Mark Tansey, A short history of modernist painting, 1982 |
1) É a partir da relação com Fliess que Freud coloca em circulação a teoria da sedução, a ideia de que todo trauma era gerado por uma cena real; e também foi com Fliess, na relação epistolar deles, que Freud aos poucos deixou de lado essa hipótese, observando que boa parte das cenas de trauma relatadas pelos pacientes eram fantasia, criação, delírio (abrindo os domínios da psicanálise à intervenção da ficção, como acontecerá também na dimensão da metapsicologia).
2) Tensa relação com Fliess - só sobraram as cartas enviadas por Freud, que queimou aquelas enviadas por Fliess (mas vários dos manuscritos anexados por Freud à correspondência se perderam, como foi o caso dos esboços sobre a dreckologia).
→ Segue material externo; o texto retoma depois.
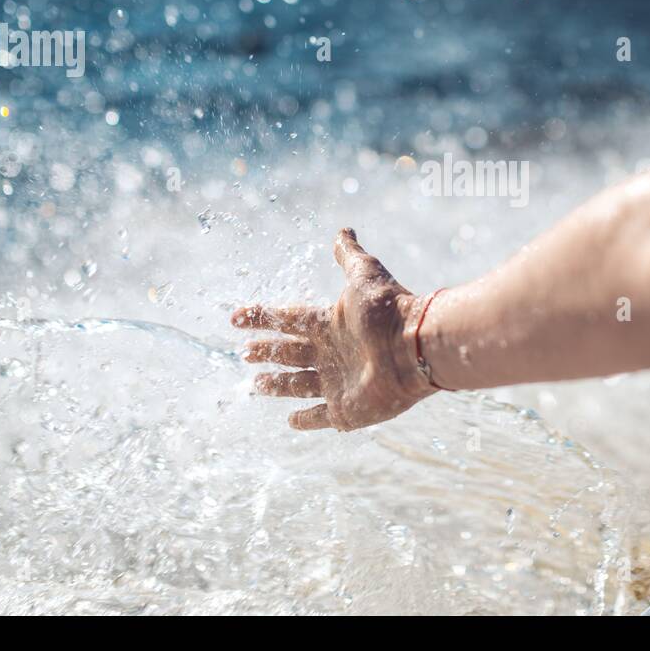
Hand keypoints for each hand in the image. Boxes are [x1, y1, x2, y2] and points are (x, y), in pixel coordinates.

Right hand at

O deslizamento teórico de Freud do "real" em direção à "fantasia" na teoria da sedução encontra eco também na relação dele com Fliess: o desenvolvimento da psicanálise como discurso passa por uma ficcionalização da posição de escuta e de interpretação, pois Fliess é tanto uma figura de autoridade (cuja aprovação é buscada por Freud) quanto uma escuta a ser seduzida, doutrinada, cultivada. "Você é meu amigo, meu confidente", escreve Freud em tantas cartas.
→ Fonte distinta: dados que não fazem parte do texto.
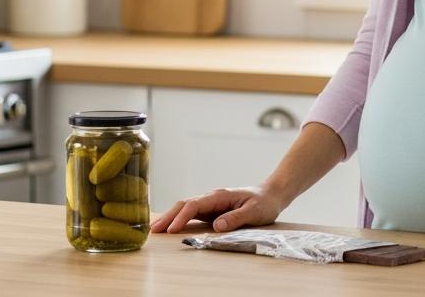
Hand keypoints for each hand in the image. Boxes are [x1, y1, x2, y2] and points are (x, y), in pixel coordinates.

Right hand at [150, 186, 284, 233]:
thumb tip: (217, 226)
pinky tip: (170, 226)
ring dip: (170, 217)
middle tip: (153, 230)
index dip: (182, 217)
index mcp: (220, 196)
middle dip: (168, 216)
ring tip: (155, 229)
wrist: (271, 195)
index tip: (171, 229)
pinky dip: (179, 219)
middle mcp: (212, 197)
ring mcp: (211, 203)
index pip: (195, 205)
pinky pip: (192, 213)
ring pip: (185, 208)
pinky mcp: (212, 210)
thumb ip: (236, 218)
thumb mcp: (254, 212)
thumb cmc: (264, 203)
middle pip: (184, 204)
3) "Você é minha mulher", "você é meu mestre", comenta Lacan no seminário sobre as psicoses (1955-1956, tradução de Aluísio Menezes, Zahar, 1988, p. 310), ou seja, você é na medida em que eu permito que meu discurso possibilite que você seja, mas um discurso que só pode se sustentar ou se fundar a partir dessa referência ao outro. Montaigne: "Só falo dos outros para melhor falar de mim" ("Sobre a educação das crianças", Os ensaios: uma seleção, tradução de Rosa Freire d'Aguiar, Companhia das Letras, 2010, p. 88).